Monitoring at Cloudentity
Monitoring is a critical aspect for us at Cloudentity, playing a key role in our SRE, DevOps, and Support operations across diverse infrastructures. Finding an ideal solution was challenging, requiring careful consideration of various factors including system architecture and configuration. This article outlines how we utilize Thanos to store Prometheus metrics for an EKS Multi-Cluster AWS EKS-based setup. Additionally, we’ve provided ready-to-use monitoring configurations to ensure effective Cloudentity monitoring within your infrastructure.ion.
Requirements
Here are some assumptions we wanted our monitoring system to support:
- We needed a centralized observability system to collect data from all regions' clusters (and it’s able to handle a growing load)
- The infrastructure should be highly available and resilient.
- The solution should be cost-efficient.
- Collected data should be kept for at least 90 days.
- Prevent false negatives and concentrate solely on what is important.
Architecture
Components
Our monitoring system is made up of two main components:
-
We have local Thanos clusters deployed in each of our SaaS regions. These clusters are independent and store (and visualize) metrics from the AWS region where they are located.
-
The central Thanos cluster which handles alerts and gives access to the main Grafana instance (it allows us to view/visualize data from all regions in one convenient location).
Benefits
- High availability - we can still perform our SRE work even if the central Thanos cluster is down, as we can access the local clusters for critical situations. In most cases, the failure of a single region is not a problem because the central Thanos cluster still has access to data collected by local instances. It’s important to note that we store our data in S3 buckets.
- The central Grafana instance allows us to monitor our infrastructure from a holistic perspective. This is particularly crucial as our traffic can be automatically distributed across different regions depending on the user’s location.

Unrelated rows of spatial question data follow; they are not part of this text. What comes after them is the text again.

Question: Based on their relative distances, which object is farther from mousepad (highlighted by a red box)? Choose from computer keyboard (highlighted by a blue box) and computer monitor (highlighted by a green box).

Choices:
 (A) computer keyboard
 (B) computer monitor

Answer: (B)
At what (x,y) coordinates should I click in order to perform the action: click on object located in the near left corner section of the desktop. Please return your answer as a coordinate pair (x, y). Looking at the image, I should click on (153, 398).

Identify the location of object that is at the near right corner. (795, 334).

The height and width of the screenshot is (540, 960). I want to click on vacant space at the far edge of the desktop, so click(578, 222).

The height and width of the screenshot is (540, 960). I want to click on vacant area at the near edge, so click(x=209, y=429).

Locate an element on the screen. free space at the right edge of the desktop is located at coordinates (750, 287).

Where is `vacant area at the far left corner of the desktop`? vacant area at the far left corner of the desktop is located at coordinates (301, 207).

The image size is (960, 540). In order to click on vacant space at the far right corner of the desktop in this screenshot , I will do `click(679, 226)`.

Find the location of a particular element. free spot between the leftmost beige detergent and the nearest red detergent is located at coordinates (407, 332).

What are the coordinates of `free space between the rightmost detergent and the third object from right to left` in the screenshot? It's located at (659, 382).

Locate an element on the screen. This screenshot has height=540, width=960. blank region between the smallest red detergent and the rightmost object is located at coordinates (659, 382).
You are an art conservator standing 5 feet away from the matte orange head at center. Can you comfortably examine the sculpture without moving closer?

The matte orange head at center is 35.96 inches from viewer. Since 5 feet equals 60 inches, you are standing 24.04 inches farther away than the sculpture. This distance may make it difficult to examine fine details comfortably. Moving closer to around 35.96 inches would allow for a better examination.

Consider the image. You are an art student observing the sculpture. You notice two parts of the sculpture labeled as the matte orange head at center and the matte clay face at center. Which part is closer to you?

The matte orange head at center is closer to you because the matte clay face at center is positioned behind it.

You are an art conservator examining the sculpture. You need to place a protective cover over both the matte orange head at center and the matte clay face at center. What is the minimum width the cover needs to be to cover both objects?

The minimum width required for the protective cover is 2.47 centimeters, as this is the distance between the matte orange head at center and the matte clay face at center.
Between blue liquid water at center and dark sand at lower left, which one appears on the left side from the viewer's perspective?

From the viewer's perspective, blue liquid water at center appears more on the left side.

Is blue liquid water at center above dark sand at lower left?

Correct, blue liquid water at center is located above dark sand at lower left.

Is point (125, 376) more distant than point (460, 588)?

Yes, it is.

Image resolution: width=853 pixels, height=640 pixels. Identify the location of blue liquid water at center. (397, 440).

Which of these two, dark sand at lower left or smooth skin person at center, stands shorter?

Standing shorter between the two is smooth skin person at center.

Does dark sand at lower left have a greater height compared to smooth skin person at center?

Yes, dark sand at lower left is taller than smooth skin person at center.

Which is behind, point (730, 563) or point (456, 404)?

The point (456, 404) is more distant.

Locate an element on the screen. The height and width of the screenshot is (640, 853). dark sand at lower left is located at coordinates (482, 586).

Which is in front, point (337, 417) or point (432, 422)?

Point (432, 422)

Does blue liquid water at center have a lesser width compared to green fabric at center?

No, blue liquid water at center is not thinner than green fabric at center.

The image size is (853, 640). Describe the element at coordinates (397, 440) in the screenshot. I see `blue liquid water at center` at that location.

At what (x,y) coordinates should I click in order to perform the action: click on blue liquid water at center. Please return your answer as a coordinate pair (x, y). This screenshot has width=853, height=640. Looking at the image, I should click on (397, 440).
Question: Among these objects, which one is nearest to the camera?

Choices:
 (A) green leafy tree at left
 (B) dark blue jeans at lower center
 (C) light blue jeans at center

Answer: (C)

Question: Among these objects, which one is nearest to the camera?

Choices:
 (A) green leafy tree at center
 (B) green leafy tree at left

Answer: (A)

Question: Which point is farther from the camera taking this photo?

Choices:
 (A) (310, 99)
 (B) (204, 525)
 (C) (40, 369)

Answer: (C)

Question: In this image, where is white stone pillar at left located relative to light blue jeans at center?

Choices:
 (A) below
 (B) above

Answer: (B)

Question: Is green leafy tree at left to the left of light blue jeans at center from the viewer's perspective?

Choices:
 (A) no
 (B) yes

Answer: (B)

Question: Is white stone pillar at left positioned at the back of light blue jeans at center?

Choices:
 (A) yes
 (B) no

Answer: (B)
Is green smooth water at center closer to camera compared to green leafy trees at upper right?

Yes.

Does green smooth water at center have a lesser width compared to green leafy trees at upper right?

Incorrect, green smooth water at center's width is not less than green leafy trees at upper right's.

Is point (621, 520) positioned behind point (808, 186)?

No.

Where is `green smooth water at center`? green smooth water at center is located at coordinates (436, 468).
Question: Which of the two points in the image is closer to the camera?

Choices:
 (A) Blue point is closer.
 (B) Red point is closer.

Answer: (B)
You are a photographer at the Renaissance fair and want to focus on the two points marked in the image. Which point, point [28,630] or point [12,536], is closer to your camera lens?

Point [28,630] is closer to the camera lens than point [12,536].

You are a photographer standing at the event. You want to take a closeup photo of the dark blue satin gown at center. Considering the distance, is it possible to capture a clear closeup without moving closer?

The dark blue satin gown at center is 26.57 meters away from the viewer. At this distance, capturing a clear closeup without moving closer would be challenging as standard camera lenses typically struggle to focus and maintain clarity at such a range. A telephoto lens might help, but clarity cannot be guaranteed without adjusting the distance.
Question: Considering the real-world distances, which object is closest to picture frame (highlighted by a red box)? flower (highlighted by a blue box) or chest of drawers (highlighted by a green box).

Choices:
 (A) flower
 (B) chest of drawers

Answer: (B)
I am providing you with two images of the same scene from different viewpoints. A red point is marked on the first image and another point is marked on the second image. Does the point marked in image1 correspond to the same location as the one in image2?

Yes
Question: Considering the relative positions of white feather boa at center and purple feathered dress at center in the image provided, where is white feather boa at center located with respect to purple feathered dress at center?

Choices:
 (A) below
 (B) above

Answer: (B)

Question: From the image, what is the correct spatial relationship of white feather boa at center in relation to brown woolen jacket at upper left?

- Our solution is cost effective as we don’t have to send all the data from local clusters to the central one. Instead, the data is stored securely in S3 buckets that are localized per region. These buckets are not dependent on our application infrastructure and are difficult to remove or destroy. Additionally, the traffic between the Central Cluster and Local Clusters is limited to alert notifications and data that our engineers request through Cental Grafana.
- Our data is stored in S3 buckets, which provides a favorable balance between performance and costs. This enables us to retain our data for a period of 90 days and more.
- The central Thanos cluster has an additional role in our company. It can monitor non-EKS-related elements, such as the state of our WAF, stats page, and official website. Additionally, this approach allows us to group alerts from different places before sending them to us via Slack or PagerDuty.
Note
For a complete and ready-to-use solution, consider exploring our Cloudentity on Kubernetes via the GitOps approach. Get started with our quickstart guide, and delve deeper with the deployment configuration details.
Installation
Info
This article focuses on configuring a simplified version of the monitoring based on the local (single) Thanos cluster, but it’s worth noting that a similar configuration can be applied to a central cluster as well.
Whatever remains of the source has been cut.